AFFINITÉS CISELÉES
La haute joaillerie Chanel s’inspire des paravents en laque de Coromandel.
LA DERNIÈRE COLLECTION DE HAUTE JOAILLERIE DE CHANEL EST INSPIRÉE DES PARAVENTS EN LAQUE DE COROMANDEL CHERS À LA GRANDE COUTURIÈRE FRANÇAISE. LES CRÉATEURS MAISON ONT RÉINTERPRÉTÉ LES MOTIFS, AINSI QUE LES TONALITÉS DE CES PRÉCIEUX PANNEAUX LAQUÉS D’EXTRÊME-ORIENT. LE RÉSULTAT EST SAISISSANT.
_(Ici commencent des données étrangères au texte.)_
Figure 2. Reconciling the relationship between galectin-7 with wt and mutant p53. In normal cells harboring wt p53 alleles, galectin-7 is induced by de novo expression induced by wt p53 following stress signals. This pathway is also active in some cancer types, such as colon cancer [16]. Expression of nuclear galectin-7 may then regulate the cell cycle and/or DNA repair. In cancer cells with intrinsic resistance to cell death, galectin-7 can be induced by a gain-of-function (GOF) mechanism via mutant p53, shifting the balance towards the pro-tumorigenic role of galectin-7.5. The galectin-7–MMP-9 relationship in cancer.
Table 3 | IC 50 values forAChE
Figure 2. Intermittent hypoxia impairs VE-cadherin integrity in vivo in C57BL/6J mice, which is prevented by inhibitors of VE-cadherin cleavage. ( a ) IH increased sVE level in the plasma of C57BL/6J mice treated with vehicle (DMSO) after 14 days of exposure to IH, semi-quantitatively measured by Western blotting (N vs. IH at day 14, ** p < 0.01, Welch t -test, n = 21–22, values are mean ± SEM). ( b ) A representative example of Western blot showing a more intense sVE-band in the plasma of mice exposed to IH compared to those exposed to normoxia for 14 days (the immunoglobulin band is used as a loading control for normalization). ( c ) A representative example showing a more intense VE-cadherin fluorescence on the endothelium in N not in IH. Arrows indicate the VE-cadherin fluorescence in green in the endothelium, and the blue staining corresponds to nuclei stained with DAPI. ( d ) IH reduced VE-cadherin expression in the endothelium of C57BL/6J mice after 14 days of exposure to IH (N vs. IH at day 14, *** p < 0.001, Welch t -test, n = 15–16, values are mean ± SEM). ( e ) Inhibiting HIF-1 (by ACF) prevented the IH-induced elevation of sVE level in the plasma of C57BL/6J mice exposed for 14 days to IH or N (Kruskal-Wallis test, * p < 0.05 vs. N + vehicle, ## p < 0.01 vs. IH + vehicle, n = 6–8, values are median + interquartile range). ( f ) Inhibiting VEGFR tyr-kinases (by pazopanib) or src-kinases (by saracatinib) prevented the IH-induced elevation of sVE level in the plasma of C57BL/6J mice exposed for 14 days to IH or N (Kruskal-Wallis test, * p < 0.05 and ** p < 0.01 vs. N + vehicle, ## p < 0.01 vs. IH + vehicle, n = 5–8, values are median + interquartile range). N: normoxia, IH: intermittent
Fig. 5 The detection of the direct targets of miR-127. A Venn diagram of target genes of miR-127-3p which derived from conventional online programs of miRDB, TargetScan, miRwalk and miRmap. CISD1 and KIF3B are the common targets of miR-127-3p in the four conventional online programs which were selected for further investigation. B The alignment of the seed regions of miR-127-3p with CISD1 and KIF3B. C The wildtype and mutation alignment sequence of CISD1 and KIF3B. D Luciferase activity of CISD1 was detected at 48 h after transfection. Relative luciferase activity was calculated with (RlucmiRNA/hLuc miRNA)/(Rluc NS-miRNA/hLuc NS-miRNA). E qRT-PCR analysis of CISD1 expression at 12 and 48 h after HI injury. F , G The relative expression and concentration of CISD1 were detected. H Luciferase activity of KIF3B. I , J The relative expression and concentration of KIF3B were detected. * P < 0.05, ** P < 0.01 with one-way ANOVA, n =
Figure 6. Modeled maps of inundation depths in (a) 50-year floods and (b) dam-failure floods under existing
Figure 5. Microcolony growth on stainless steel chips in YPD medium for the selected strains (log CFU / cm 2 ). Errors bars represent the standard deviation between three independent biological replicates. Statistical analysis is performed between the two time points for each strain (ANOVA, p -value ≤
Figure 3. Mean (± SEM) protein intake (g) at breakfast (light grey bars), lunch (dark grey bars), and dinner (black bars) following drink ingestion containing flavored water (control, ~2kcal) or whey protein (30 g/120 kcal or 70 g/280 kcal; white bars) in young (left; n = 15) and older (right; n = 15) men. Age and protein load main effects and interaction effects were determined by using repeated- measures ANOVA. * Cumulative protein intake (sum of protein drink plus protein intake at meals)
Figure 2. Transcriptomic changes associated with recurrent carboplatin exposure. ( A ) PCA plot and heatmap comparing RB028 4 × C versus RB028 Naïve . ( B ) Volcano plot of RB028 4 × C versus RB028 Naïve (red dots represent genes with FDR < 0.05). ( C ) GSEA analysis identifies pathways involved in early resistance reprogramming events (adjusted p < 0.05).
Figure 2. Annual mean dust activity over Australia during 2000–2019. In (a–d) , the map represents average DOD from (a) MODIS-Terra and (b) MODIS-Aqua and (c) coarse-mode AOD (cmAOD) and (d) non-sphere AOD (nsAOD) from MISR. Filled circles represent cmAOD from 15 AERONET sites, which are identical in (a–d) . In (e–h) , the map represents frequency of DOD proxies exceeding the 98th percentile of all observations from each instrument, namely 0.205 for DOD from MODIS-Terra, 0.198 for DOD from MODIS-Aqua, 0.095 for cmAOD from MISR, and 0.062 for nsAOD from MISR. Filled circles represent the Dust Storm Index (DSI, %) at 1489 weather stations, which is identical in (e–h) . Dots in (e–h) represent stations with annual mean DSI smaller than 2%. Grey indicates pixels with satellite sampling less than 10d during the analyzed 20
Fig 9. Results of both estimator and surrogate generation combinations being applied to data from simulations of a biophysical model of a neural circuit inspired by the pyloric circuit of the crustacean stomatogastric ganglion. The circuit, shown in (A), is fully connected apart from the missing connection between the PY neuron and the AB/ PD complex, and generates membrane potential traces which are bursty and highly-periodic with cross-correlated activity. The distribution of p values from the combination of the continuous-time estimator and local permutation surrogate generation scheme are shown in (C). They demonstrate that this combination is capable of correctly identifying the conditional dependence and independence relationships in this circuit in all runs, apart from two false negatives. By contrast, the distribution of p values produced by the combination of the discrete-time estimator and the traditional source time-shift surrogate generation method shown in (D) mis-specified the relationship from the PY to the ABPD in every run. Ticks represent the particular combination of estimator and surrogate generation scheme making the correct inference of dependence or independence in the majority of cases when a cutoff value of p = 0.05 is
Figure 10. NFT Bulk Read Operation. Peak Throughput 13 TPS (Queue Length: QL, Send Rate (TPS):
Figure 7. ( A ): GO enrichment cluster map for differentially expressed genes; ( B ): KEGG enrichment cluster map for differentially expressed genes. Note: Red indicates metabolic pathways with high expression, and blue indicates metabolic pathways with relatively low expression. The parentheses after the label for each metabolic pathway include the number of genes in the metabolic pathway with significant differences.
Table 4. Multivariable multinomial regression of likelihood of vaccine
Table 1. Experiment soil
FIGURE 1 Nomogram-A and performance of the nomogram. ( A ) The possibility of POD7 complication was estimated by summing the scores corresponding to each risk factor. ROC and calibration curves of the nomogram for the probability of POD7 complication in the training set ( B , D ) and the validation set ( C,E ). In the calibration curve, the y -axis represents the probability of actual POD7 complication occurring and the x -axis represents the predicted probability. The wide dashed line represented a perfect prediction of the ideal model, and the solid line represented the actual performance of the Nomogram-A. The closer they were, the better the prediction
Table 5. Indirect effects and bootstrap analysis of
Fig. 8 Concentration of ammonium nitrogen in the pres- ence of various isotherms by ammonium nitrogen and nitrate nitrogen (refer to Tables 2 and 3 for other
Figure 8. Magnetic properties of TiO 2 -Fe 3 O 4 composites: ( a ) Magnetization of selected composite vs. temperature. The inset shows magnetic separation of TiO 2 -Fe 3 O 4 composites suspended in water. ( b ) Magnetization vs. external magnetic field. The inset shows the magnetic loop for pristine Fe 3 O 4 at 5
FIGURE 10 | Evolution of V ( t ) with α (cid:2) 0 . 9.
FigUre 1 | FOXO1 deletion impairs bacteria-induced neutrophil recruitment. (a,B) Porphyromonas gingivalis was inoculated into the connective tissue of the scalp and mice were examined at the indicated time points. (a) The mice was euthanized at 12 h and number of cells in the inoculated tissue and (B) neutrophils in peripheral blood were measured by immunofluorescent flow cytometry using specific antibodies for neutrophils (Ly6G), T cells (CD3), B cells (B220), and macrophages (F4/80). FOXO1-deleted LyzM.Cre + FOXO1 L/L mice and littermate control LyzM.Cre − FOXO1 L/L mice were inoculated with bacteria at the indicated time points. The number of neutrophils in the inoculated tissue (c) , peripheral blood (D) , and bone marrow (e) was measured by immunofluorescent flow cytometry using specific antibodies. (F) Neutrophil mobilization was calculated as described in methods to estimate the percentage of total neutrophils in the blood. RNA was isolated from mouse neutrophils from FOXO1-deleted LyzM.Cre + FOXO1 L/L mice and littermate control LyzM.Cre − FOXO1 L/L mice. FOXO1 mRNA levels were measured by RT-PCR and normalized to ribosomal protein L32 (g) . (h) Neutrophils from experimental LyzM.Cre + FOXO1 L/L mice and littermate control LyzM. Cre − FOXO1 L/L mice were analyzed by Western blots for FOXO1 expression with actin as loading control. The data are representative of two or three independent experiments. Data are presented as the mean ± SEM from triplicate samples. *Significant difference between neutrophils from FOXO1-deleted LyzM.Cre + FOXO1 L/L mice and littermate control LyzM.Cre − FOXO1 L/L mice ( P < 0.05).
Coromandel… Un nom qui évoque des rivages lointains. C’est depuis cette côte du golfe du Bengale, au sud-est de l’Inde qu’étaient chargés les objets d’art chinois que les Compagnies des Indes, hollandaise, anglaise, française – multinationales avant l’heure – transportaient par mer vers le continent européen aux XVIIe et XVIIIe siècles. Curieusement, ce lieu d’expédition a donné son nom à un mobilier en laque gravée réalisé en Chine. Mademoiselle Chanel raffolait des paravents dits de Coromandel. Elle en disposait aussi bien dans son hôtel particulier du faubourg Saint-Honoré que dans sa suite du Ritz. Dans son ouvrage sur la créatrice, l’historien d’art Jean Leymarie reprend les souvenirs du dramaturge Henry Bernstein : « On a dîné et on a dansé chez notre célèbre et admirable et très chère Gabrielle Chanel, dans le miroitement délicat et infini des glaces, dans les somptuosités des laques, dans la blanche violence des pivoines sans nombre… » Et de nombreux photographes ont portraituré Mademoiselle devant ses panneaux d’Extrême-Orient aux motifs incisés dans la laque. Elle aimait leur mobilité, la facilité à les déployer, les ouvrir, les fermer, à en « tapisser » les murs. « Je suis comme un escargot, confia-t-elle à Claude Delay, écrivain, auteur de Chanel solitaire, et psychanalyste. Je porte ma maison avec moi… Deux paravents de Chine, des livres partout. Je n’ai jamais pu vivre dans une maison ouverte.» Qui eût dit qu’un jour ces décors donneraient naissance à une collection de haute joaillerie ? Et quelle collection ! Cinquante-neuf bijoux dont vingt-quatre pièces uniques surgis des ateliers de la maison Chanel, évoquant les montagnes, les nuages, les oiseaux, les fleurs. Le plus éblouissant ? Sans doute ce bracelet floral réversible : une face en onyx du plus beau noir, serti de diamants blancs, l’autre pavée de gemmes dorés pour suggérer les teintes ambrées des meubles de Coromandel. Il s’agit d’une manchette, ornée d’un diamant jaune pivotant et dont les pans coupés rappellent les plis d’un paravent. Joli tour de force des artisans joailliers. L’Empire céleste inspire encore et encore.